| HN Mirror

Y	Hacker News new \| ask \| show \| jobs


	by macintux 3408 days ago
	How does Aurora know that the primary is dead? Automatic failover is problematic in a distributed system.

2 comments

CaveTech 3408 days ago

AWS uses heartbeats for detecting liveliness. If x heartbeats fail the failover procedure is started. Generally 10s - 5minutes. In practice (for me) the failover has been less than 15s.

link

macintux 3408 days ago

My concern was more around split brain. If you fail over while the write master is simply unreachable, pain results.

link

edaemon 3408 days ago

Aurora's read replicas share the underlying storage that the primary uses, so AWS claims that there's no data loss on failover. They also claim -- and I've never heard anyone say they were wrong -- that Aurora failovers take less than a minute. So the pain should be limited to under a minute of lost writes, which most applications can handle (with an error). It can still be painful depending on the application.

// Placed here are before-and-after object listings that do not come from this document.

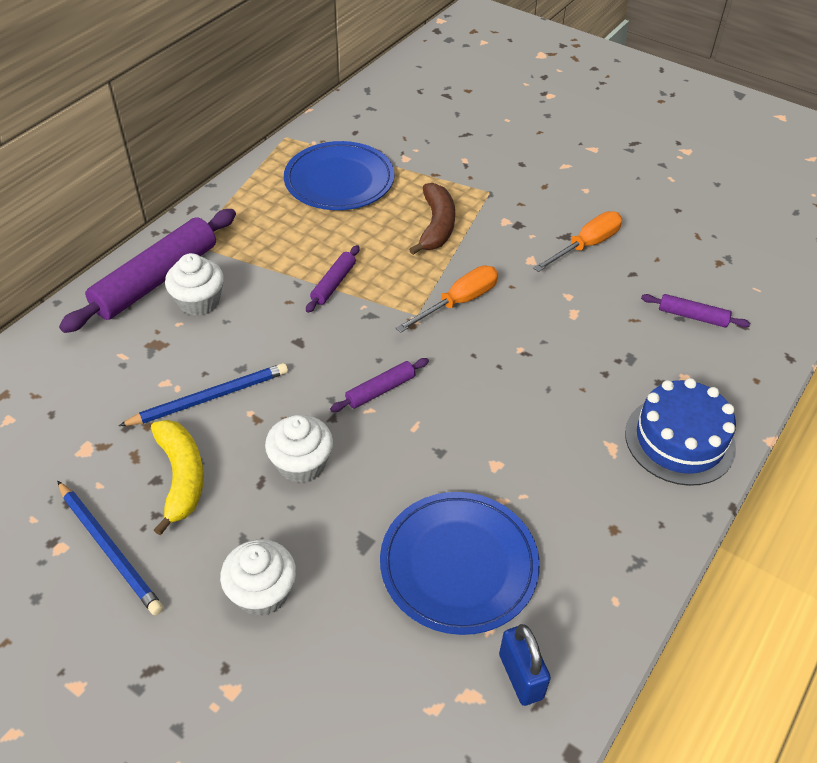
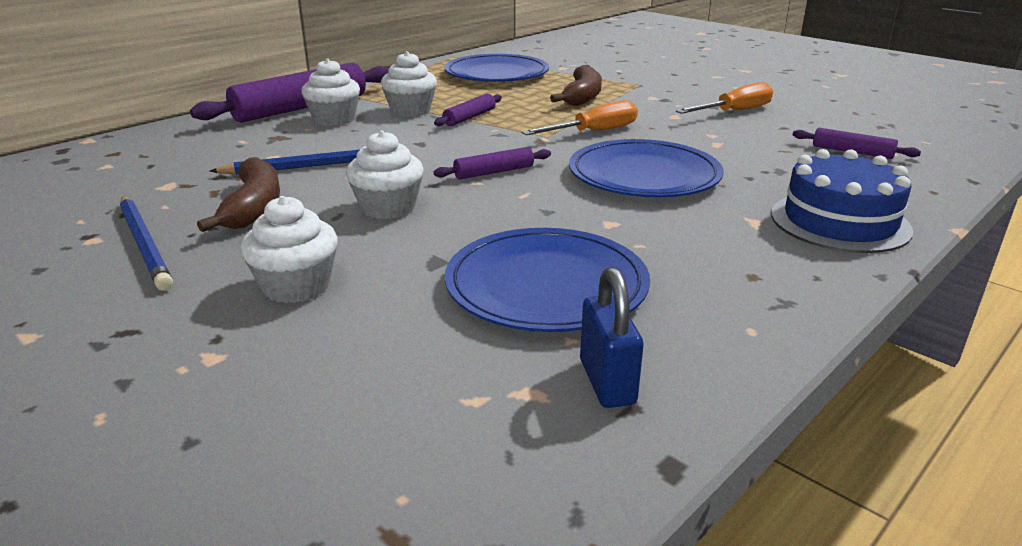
camera: 10 degrees right, 20 degrees down
yellow banana [151,420,204,536] -> brown banana [197,157,280,232]
none -> white cupcake [381,51,437,117]
none -> blue plate [569,139,724,197]

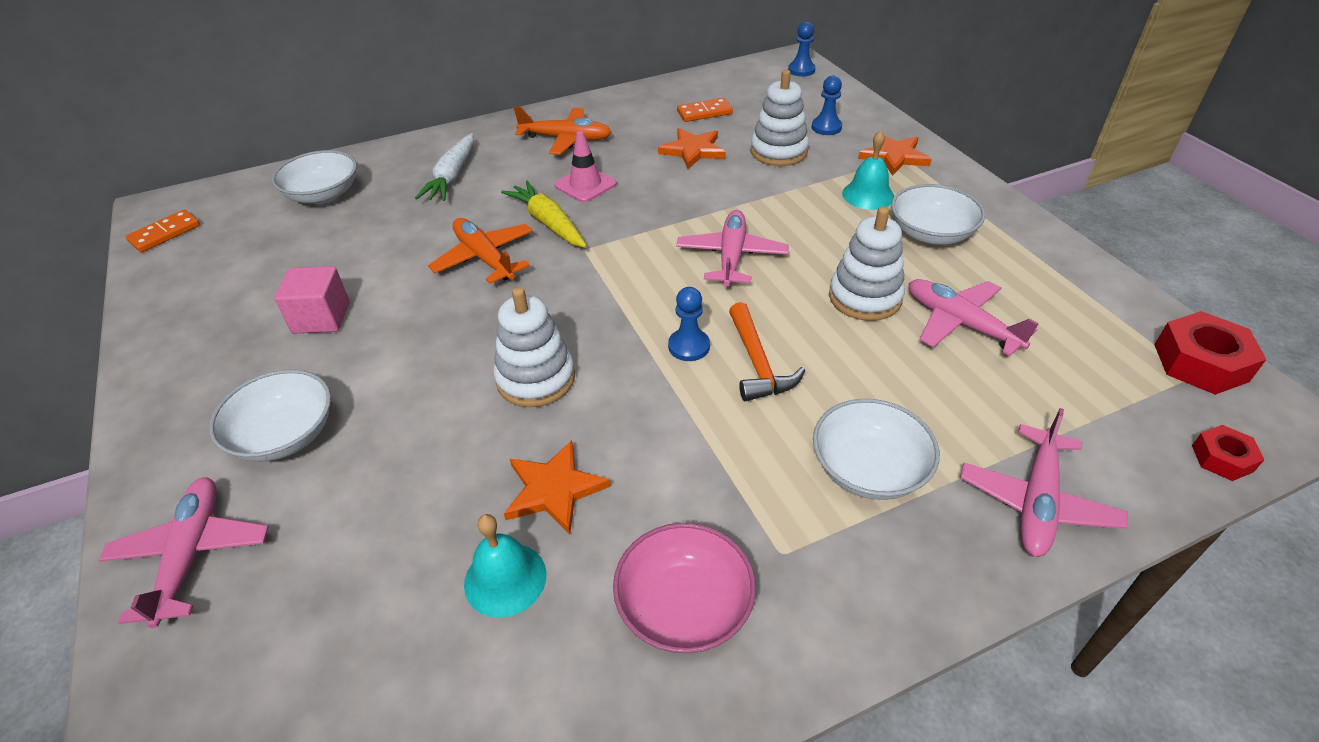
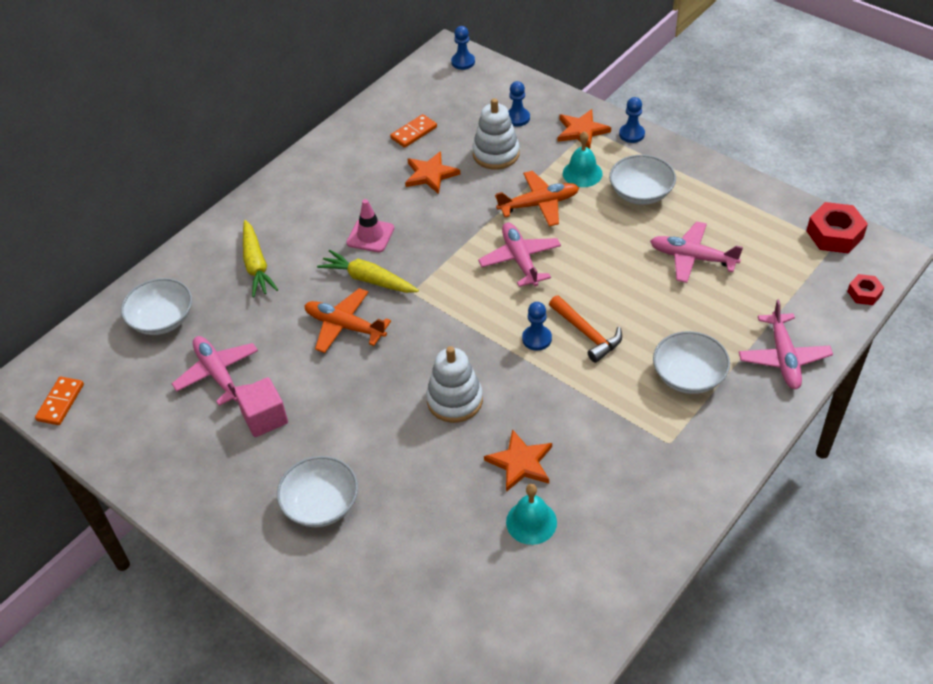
camera: 25 degrees left, 5 degrees up
pink plane [99,477,268,628] -> pink plane moved to [172,336,258,406]
white carrot [415,133,474,201] -> yellow carrot [243,220,278,297]
orange plane [514,106,611,155] -> orange plane moved to [495,171,579,227]
pink bowl [613,523,756,653] -> none
white stacking toy [829,207,905,321] -> none
none -> blue pawn [619,97,645,143]

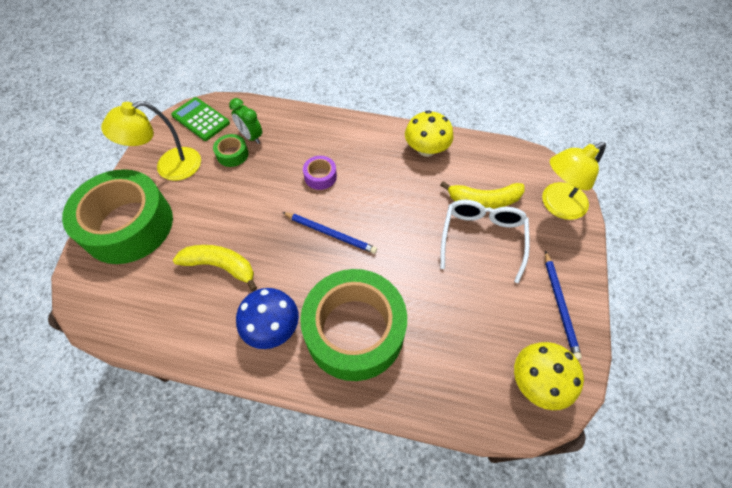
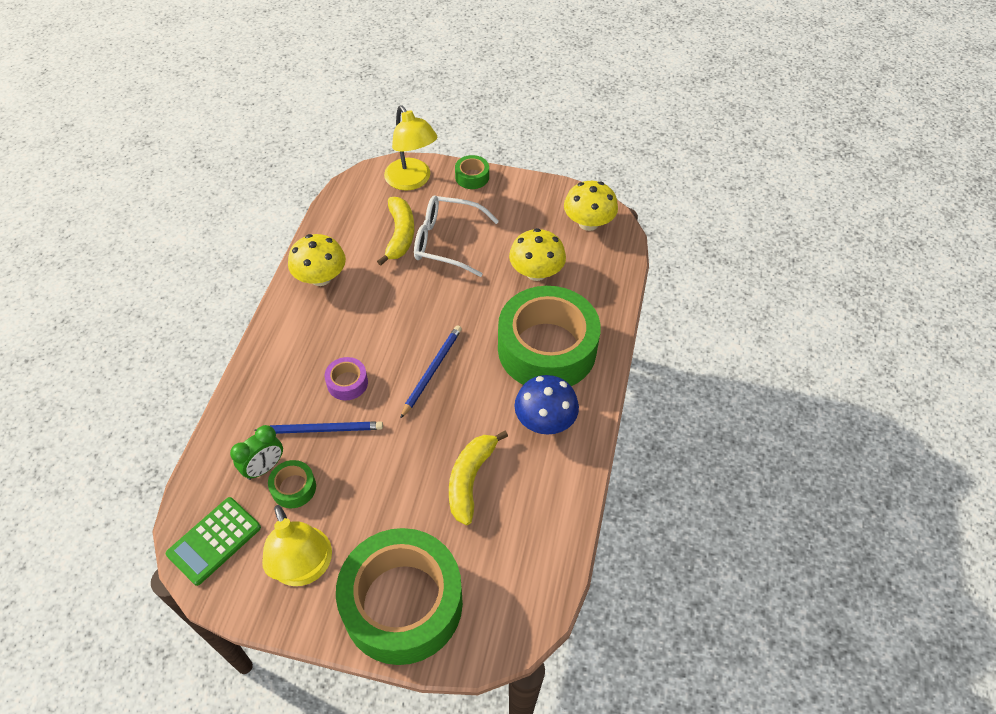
camera: 90 degrees left, 5 degrees down
blue pencil [545,251,582,360] -> blue pencil moved to [254,421,383,434]
none -> green tape [455,155,489,189]
none -> yellow mushroom [509,228,566,281]

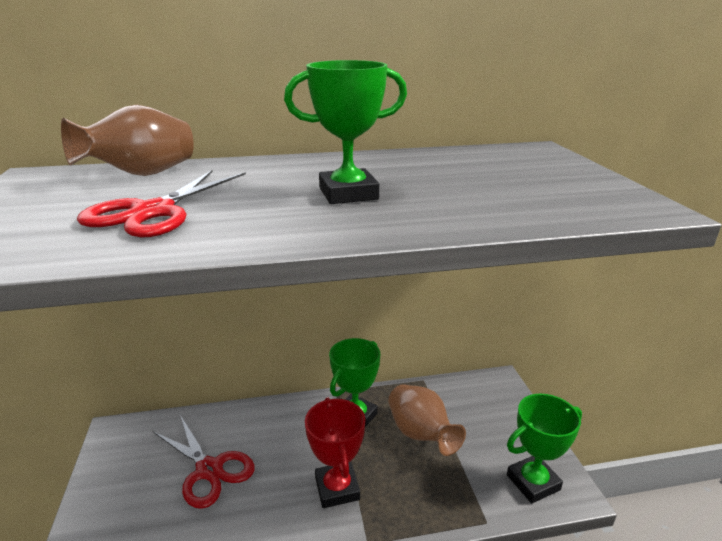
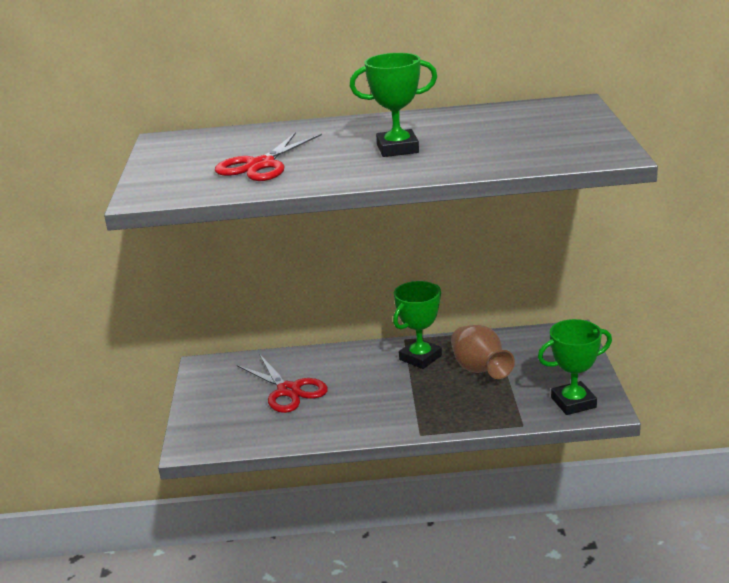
camera: 10 degrees right, 0 degrees up
brown vase [61,104,194,176] -> none
red trophy [305,398,365,508] -> none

See here for more info: https://aws.amazon.com/rds/aurora/faqs/#high-availability-an...

link

xapata 3408 days ago

Yeah, the latency on that failover isn't specified.

link

edaemon 3408 days ago

Do you mean the amount of time it takes to initiate a failover or the amount of time for a failover to complete?

For the former, I don't think they specify beyond "automatic".

For the latter, "service is typically restored in less than 120 seconds, and often less than 60 seconds": http://docs.aws.amazon.com/AmazonRDS/latest/UserGuide/Aurora...

link

xapata 3408 days ago

That's a pretty good cutover, but as you say, they should also include the time needed to detect a failure and initiate the transition.

link